─── Data under study ───

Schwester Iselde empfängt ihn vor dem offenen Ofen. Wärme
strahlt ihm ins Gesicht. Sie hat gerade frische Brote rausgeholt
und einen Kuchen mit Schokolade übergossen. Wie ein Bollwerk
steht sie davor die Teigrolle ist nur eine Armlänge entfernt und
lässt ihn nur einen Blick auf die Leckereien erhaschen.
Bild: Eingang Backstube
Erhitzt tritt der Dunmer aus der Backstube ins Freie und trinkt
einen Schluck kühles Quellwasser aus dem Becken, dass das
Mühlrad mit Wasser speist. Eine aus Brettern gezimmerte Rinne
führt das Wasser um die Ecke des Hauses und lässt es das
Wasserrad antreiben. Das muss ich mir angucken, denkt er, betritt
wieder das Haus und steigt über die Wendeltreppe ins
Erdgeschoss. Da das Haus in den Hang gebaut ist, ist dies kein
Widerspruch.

───
─── Data under study ───

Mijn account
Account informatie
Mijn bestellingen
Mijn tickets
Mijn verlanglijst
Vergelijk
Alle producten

───

Return, without alteration, every line of the listing from the one containing "Schwester Iselde empfängt" down to the one containing "Wasserrad antreiben. Das", both of these lines included.

Schwester Iselde empfängt ihn vor dem offenen Ofen. Wärme
strahlt ihm ins Gesicht. Sie hat gerade frische Brote rausgeholt
und einen Kuchen mit Schokolade übergossen. Wie ein Bollwerk
steht sie davor die Teigrolle ist nur eine Armlänge entfernt und
lässt ihn nur einen Blick auf die Leckereien erhaschen.
Bild: Eingang Backstube
Erhitzt tritt der Dunmer aus der Backstube ins Freie und trinkt
einen Schluck kühles Quellwasser aus dem Becken, dass das
Mühlrad mit Wasser speist. Eine aus Brettern gezimmerte Rinne
führt das Wasser um die Ecke des Hauses und lässt es das
Wasserrad antreiben. Das muss ich mir angucken, denkt er, betritt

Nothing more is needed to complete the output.